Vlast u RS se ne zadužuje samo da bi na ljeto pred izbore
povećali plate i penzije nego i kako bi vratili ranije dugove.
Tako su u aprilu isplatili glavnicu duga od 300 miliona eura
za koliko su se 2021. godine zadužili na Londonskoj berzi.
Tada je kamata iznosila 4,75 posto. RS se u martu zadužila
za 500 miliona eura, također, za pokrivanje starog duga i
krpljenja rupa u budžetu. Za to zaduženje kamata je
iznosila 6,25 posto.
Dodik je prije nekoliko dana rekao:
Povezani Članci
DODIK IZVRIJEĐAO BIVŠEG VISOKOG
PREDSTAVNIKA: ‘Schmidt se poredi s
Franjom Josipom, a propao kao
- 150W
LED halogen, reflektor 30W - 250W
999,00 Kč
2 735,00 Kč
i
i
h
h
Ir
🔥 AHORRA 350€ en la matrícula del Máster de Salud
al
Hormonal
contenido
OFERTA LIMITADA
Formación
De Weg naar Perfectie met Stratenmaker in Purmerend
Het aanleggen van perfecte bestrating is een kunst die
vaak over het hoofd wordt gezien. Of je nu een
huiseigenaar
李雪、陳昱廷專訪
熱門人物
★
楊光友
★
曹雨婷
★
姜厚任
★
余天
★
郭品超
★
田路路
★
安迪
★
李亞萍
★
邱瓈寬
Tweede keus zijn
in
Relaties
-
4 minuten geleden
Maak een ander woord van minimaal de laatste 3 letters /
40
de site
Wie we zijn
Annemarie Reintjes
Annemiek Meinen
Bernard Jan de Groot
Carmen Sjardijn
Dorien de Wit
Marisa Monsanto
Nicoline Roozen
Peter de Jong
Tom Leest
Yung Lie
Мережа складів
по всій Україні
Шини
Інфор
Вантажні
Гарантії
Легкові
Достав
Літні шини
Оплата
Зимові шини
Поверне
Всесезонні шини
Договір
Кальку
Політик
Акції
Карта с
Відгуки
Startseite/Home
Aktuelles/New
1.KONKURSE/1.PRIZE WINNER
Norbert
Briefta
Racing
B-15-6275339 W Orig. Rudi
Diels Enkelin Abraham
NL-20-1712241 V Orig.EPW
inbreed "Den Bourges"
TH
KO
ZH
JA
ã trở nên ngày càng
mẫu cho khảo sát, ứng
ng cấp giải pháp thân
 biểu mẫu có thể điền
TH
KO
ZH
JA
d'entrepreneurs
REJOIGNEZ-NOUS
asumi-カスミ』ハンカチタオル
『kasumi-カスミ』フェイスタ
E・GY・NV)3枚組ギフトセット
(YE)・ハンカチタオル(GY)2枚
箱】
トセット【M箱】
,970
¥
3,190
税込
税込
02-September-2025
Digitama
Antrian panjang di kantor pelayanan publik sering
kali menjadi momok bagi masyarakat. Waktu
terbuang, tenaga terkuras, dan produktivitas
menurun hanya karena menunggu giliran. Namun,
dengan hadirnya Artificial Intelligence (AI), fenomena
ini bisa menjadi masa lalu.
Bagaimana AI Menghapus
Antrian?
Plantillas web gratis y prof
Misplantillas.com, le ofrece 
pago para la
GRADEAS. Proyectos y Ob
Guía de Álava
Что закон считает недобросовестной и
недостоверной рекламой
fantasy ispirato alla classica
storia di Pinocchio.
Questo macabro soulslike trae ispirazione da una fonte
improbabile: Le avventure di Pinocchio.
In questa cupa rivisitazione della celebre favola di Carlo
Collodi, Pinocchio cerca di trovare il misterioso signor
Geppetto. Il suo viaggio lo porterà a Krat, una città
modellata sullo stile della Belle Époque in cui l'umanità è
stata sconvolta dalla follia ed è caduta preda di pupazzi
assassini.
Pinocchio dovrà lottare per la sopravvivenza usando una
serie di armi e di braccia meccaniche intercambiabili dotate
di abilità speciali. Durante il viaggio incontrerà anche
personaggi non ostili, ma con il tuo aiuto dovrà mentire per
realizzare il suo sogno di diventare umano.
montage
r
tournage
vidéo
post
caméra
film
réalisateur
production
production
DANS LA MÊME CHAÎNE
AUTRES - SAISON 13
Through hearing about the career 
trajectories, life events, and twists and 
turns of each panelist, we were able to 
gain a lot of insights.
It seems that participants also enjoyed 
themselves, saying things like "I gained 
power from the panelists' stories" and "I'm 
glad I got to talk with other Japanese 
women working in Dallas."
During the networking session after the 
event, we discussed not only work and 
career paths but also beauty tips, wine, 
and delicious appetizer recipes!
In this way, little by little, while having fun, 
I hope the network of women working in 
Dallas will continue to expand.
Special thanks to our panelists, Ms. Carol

________________

YOUR OBJECTIVE: Each line that holds the word "duga" should be extracted from the records.

WRITTEN RESPONSE:
Tako su u aprilu isplatili glavnicu duga od 300 miliona eura
za 500 miliona eura, također, za pokrivanje starog duga i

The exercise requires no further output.